40. Reeks van zeven Landschapsverdures met jachtvoorstellingen uit de Metamorfosen van Ovidius
De zeven kleinfigurige scènes op deze reeks landschapsverdures hebben betrekking op drie verhalen uit de Metamorfosen van Publius Ovidius Naso die de jacht als gemeenschappelijk thema hebben. De twee brede wandtapijten hebben voorstellingen met de jacht op het Calydonische everzwijn door Meleager en Atalanta en van de overige, smallere wandtapijten zijn vier met de geschiedenis van Cephalus en Procris en één met Venus en Adonis tijdens de jacht.1
De wandtapijten werden in 1980 verworven voor de inrichting van de grote eetzaal (nu bekend als 'Oude eetzael') van Paleis Het Loo, dat oorspronkelijk de functie van jachtslot had. In deze ruimte bevonden zich vroeger zeven geschilderde wandbehangsels van landschappen met jachttaferelen.2 Uit de inventaris van de inboedel van huis Het Loo uit 1713 blijkt dat er zich toen in andere ruimten reeksen landschapsverdures en wandtapijten met voorstellingen uit de Metamorfosen van Ovidius bevonden, onder meer vervaardigd in Brussel en Oudenaarde. Ook was er een reeks met het verhaal van Meleager en Atalanta: 'Oudenaerse tapijten zijnde de historie van Meleager'.3
Cat. 40-a-g werden vervaardigd in Antwerpen.
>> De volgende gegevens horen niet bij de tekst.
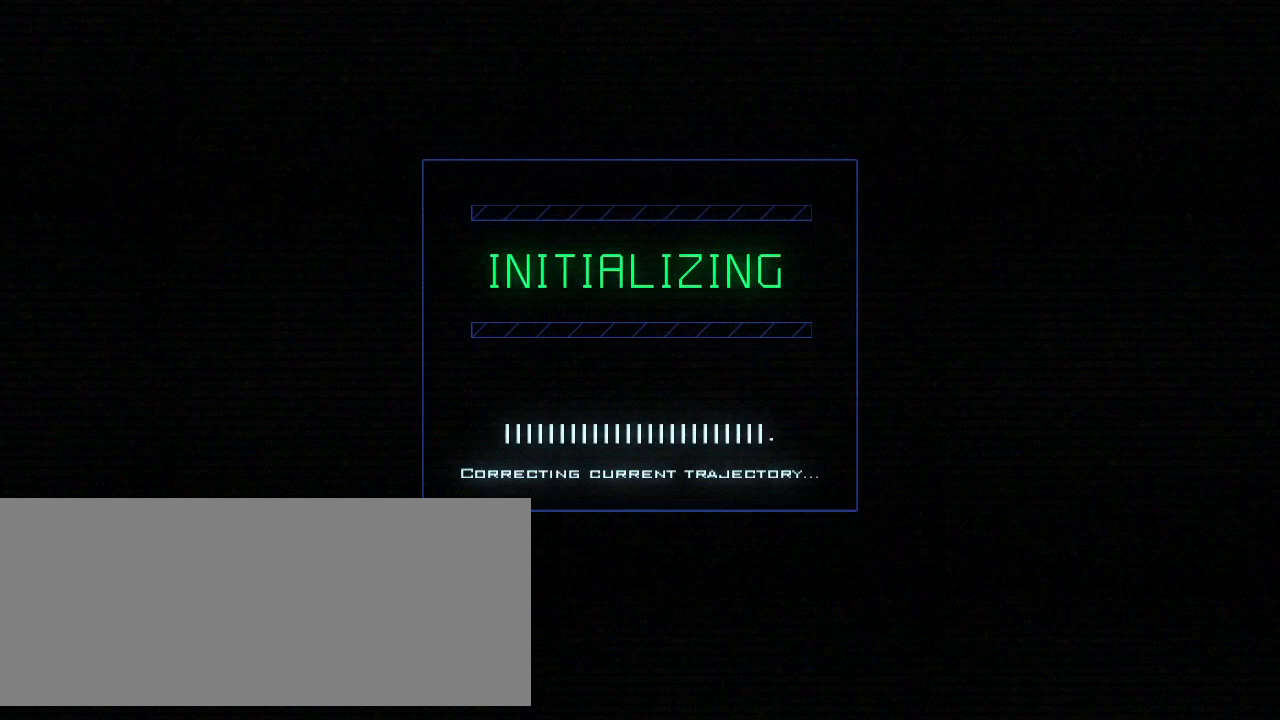
{"keys": [], "events": []}
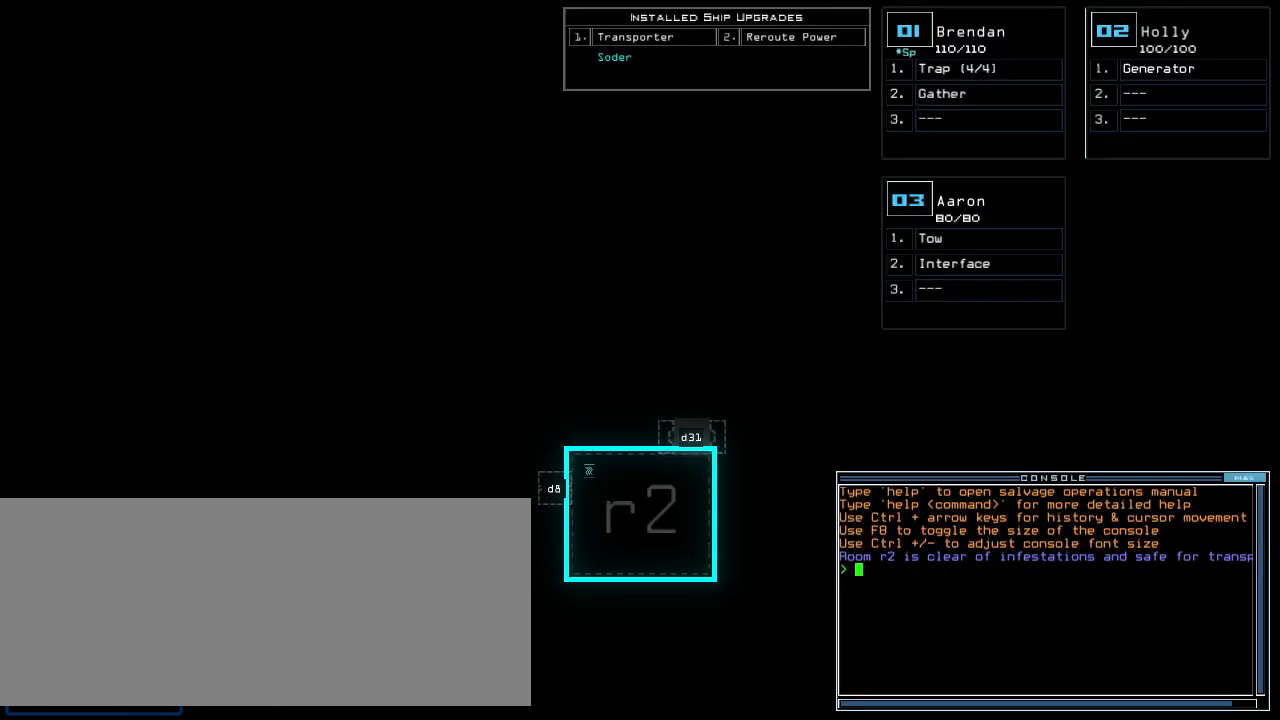
{"keys": [], "events": [[120, "s", "down"], [200, "s", "up"], [200, "t", "down"], [260, "a", "down"], [280, "t", "up"], [340, "return", "down"], [380, "a", "up"], [380, "return", "up"]]}
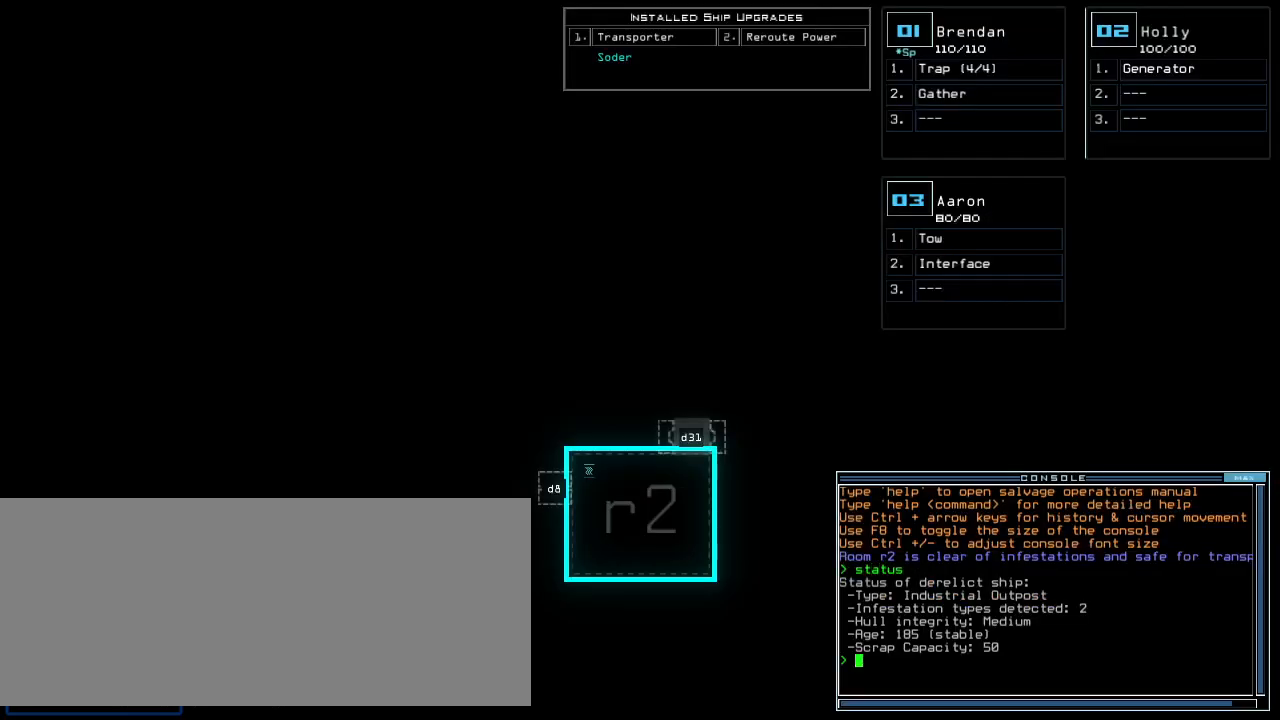
{"keys": ["left"], "events": [[480, "left", "down"]]}
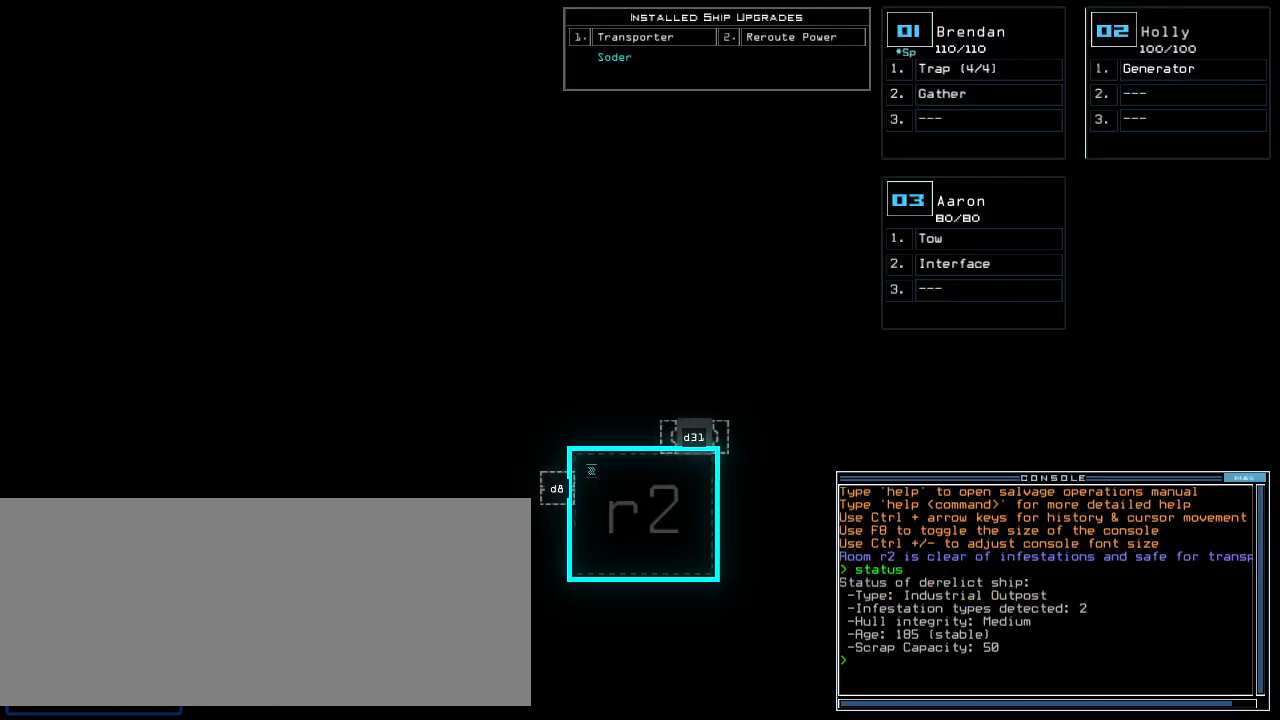
{"keys": [], "events": [[140, "left", "up"], [260, "right", "down"], [400, "right", "up"]]}
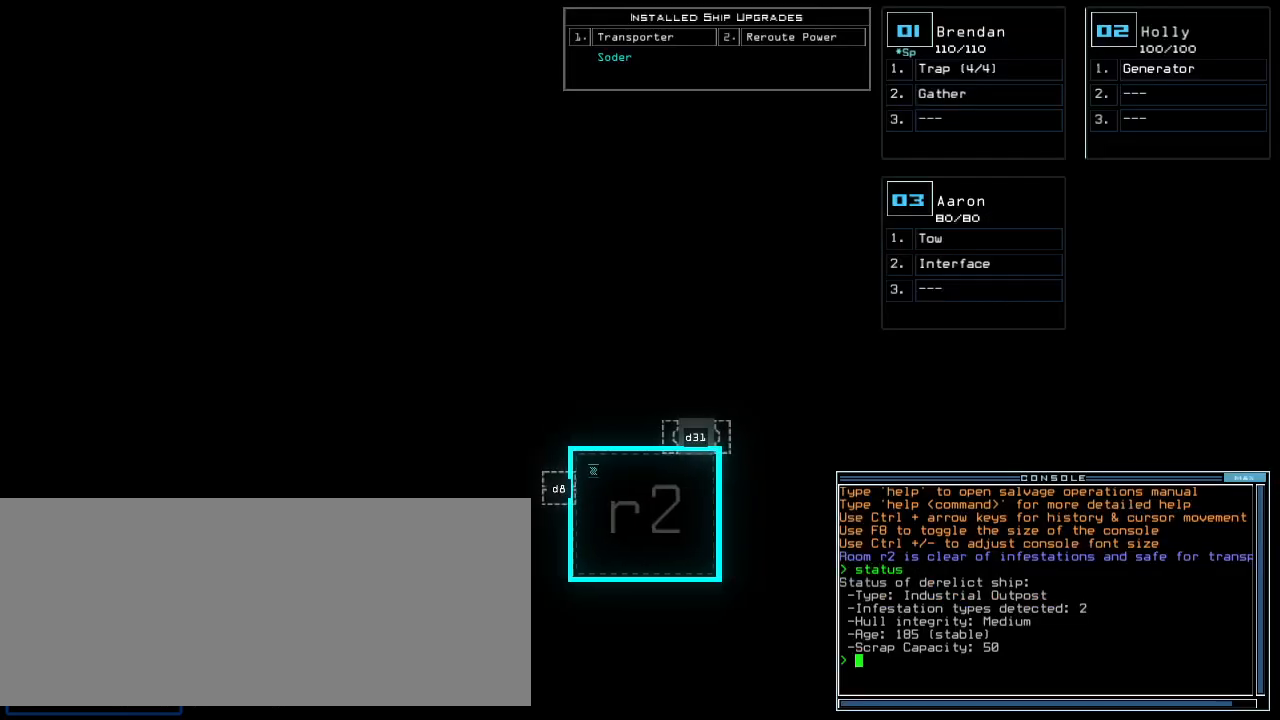
{"keys": ["left"], "events": [[220, "left", "down"]]}
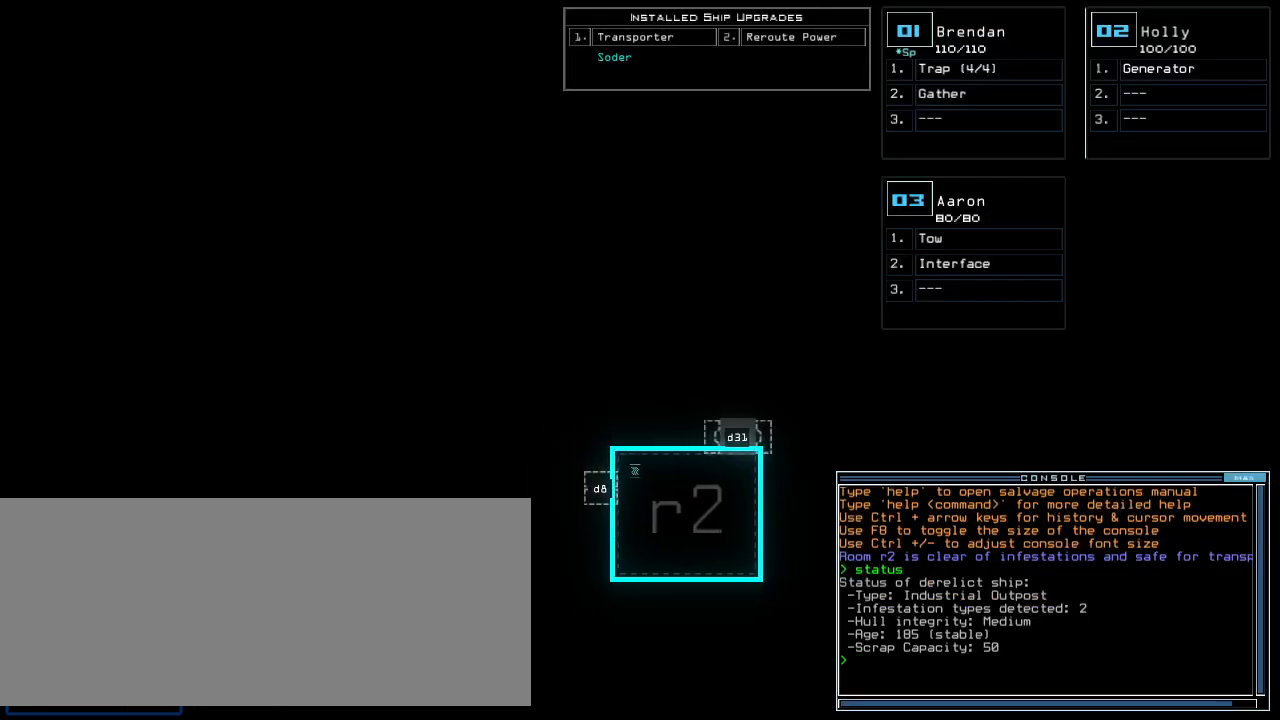
{"keys": ["left"], "events": [[20, "left", "up"], [80, "down", "down"], [280, "down", "up"], [460, "left", "down"]]}
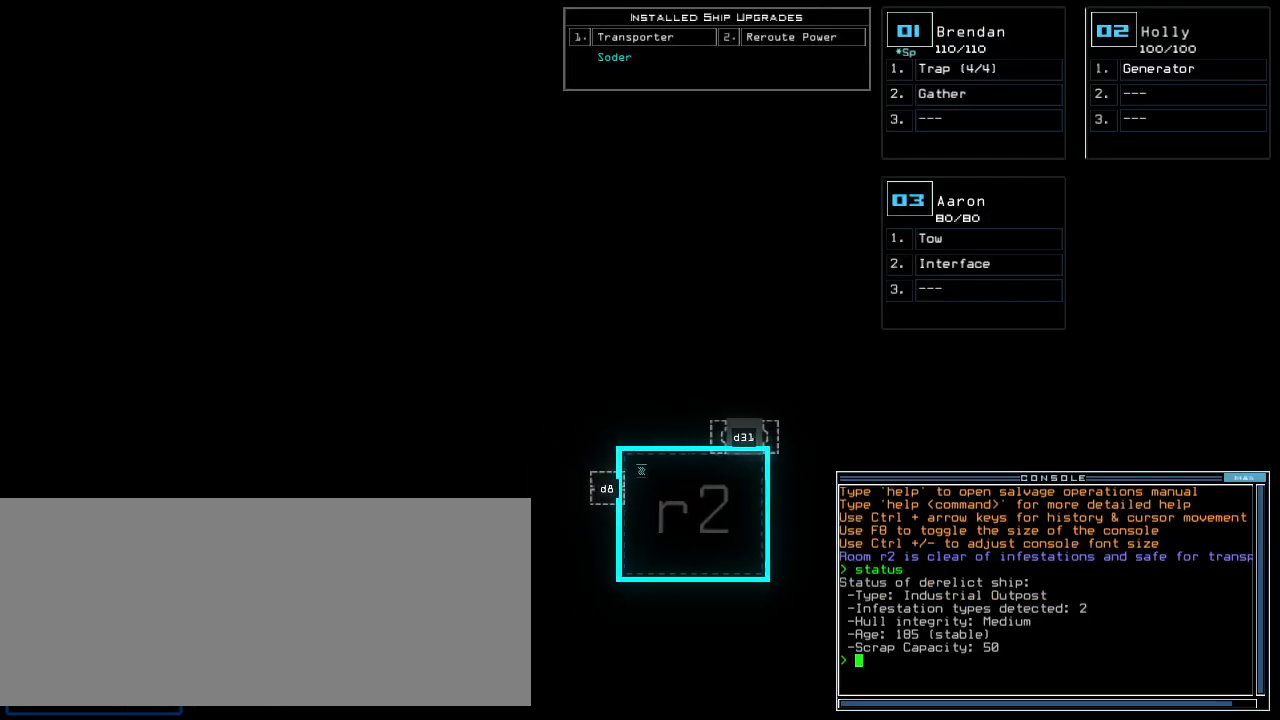
{"keys": [], "events": [[60, "left", "up"]]}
Ze zijn voorzien van boorden van hetzelfde type dat voorkomt rond reeksen wandtapijten met het Leven van Caesar Augustus en met de Geschiedenis van Numa Pompilius, waarvan bekend is dat ze meerdere malen tussen 1669 en 1678 werden geleverd door Jan Francisco Cornelissen uit Antwerpen.4 Een voorbeeld van een wandtapijt met grotendeels hetzelfde type boorden als cat. 40-a-g, uit het Leven van Caesar Augustus, is in Museum Prinsenhof Delft.5 In de documenten met betrekking tot het werk van Cornelissen werden nog geen verwijzingen gevonden naar de reeks landschapsverdures met taferelen uit de Metamorfosen.6
Jan Francisco Cornelissen werkte nauw samen met de in die tijd belangrijkste werkplaats in Antwerpen van Michiel en Philips Wauters, de broers van zijn vrouw Maria. Na de dood van Cornelissen in 1678 en van Michiel en Philips Wauters in 1679 werd de werkplaats van de familie voortgezet onder leiding van Maria Anna Wauters, de oudste dochter van Michiel.7 Er zijn echter geen aanwijzingen dat er toen nog landschappen met kleinfigurige scènes uit de Metamorfosen werden uitgevoerd met het boordtype van Jan Francisco Cornelissen.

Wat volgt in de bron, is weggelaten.